Yiwu’s export resilience is fuelled not just by its low-cost products but also by a sophisticated network of information exchanges and collaborative production across enterprise boundaries. Its rapid production and delivery capabilities allow it to handle small orders efficiently. This flexibility starkly contrasts with large manufacturers, which rely on highly organised, large-scale production.
As the nexus for foreign buyers and a wide range of suppliers, mainly small- and medium-sized enterprises, Yiwu demonstrates unique organisational skills that enable quick and cost-effective production tailored to specific orders.
Yiwu’s production and delivery capabilities are anchored in its extensive industrial clusters, which foster both cooperation and competition among closely located enterprises. These clusters are organised around Yiwu’s 78 industrial parks, which are home to over 4,500 small and medium enterprises (SMEs). These SMEs are bolstered by the local government provisions of digital tools, flexible production technologies and support services, complemented by the application of production standards by industrial associations.

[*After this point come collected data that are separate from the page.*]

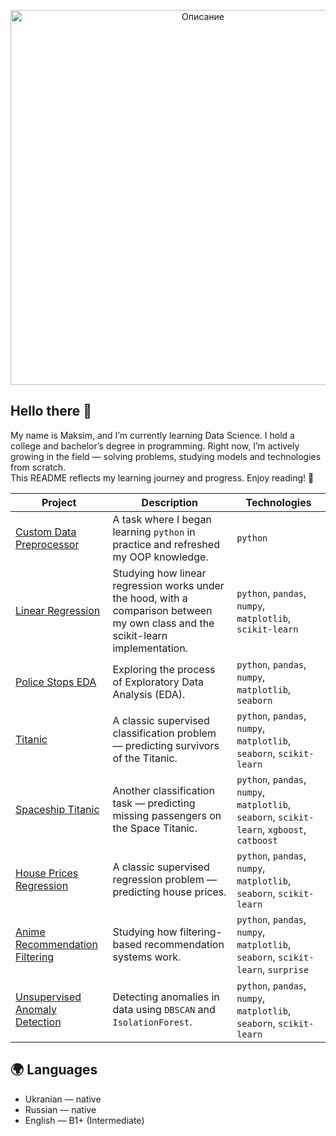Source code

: <p align="center">
  <img src="https://media1.tenor.com/m/0Akz_GWDQyQAAAAC/star-wars-hello-there.gif" alt="Описание" width="600" />
</p>  

## Hello there 👋  

My name is Maksim, and I’m currently learning Data Science. I hold a college and bachelor’s degree in programming. Right now, I’m actively growing in the field — solving problems, studying models and technologies from scratch.  
This README reflects my learning journey and progress. Enjoy reading! 🙂

| Project | Description | Technologies |
|--------|-------------|--------------|
| [Custom Data Preprocessor](https://github.com/Ravichev/Custom-Data-Preprocessor) | A task where I began learning `python` in practice and refreshed my OOP knowledge. | `python`|
| [Linear Regression](https://github.com/Ravichev/Linear-Regression-from-scratch) | Studying how linear regression works under the hood, with a comparison between my own class and the scikit-learn implementation. | `python`, `pandas`, `numpy`, `matplotlib`, `scikit-learn` |
| [Police Stops EDA](https://github.com/Ravichev/Police-stops-EDA) | Exploring the process of Exploratory Data Analysis (EDA). |  `python`, `pandas`, `numpy`, `matplotlib`, `seaborn` |
| [Titanic](https://github.com/Ravichev/Titanic) | A classic supervised classification problem — predicting survivors of the Titanic. | `python`, `pandas`, `numpy`, `matplotlib`, `seaborn`, `scikit-learn` |
| [Spaceship Titanic](https://github.com/Ravichev/Spaceship-Titanic) | Another classification task — predicting missing passengers on the Space Titanic. | `python`, `pandas`, `numpy`, `matplotlib`, `seaborn`, `scikit-learn`, `xgboost`, `catboost` |
| [House Prices Regression](https://github.com/Ravichev/House-prices-regression) | A classic supervised regression problem — predicting house prices. | `python`, `pandas`, `numpy`, `matplotlib`, `seaborn`, `scikit-learn` |
| [Anime Recommendation Filtering](https://github.com/Ravichev/Anime-Recommendation-Filtering) | Studying how filtering-based recommendation systems work. | `python`, `pandas`, `numpy`, `matplotlib`, `seaborn`, `scikit-learn`, `surprise` |
| [Unsupervised Anomaly Detection](https://github.com/Ravichev/Unsupervised-Anomaly-Detection) | Detecting anomalies in data using `DBSCAN` and `IsolationForest`. | `python`, `pandas`, `numpy`, `matplotlib`, `seaborn`, `scikit-learn` |


## 🌍 Languages
- Ukranian — native  
- Russian — native  
- English — B1+ (Intermediate)  
<!--
**Ravichev/Ravichev** is a ✨ _special_ ✨ repository because its `README.md` (this file) appears on your GitHub profile.

Here are some ideas to get you started:

- 🔭 I’m currently working on ...
- 🌱 I’m currently learning ...
- 👯 I’m looking to collaborate on ...
- 🤔 I’m looking for help with ...
- 💬 Ask me about ...
- 📫 How to reach me: ...
- 😄 Pronouns: ...
- ⚡ Fun fact: ...
-->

Yiwu demonstrates China’s capacity for large-scale collaborative production involving multi-layered supply chains. Though export revenues from products like lighters may seem modest, their production is underpinned by complex supply chains incorporating over 30 components, including materials, precision moulds and electrical automation. With rising labour and material costs, maintaining cost competitiveness requires innovation. This necessitates not only high-precision machine tools but also robust coordination to meet diverse production and safety standards.
Large-scale co-production also has application in other industries. Companies like SHEIN, an emerging fast fashion brand, have revolutionised the sector, outpacing traditional players like Zara.
Unlike Zara, which relies on in-house production, SHEIN depends on thousands of SMEs and organises a flexible “small-batch” production approach that caters to rapid product design, manufacturing and delivery.
By harnessing big data and AI algorithms, SHEIN quickly adapts to market trends. SHEIN introduces between 700 and 1,000 new products daily, and updates around 50,000 new items weekly, compared to Zara – which introduces 25,000 new products annually.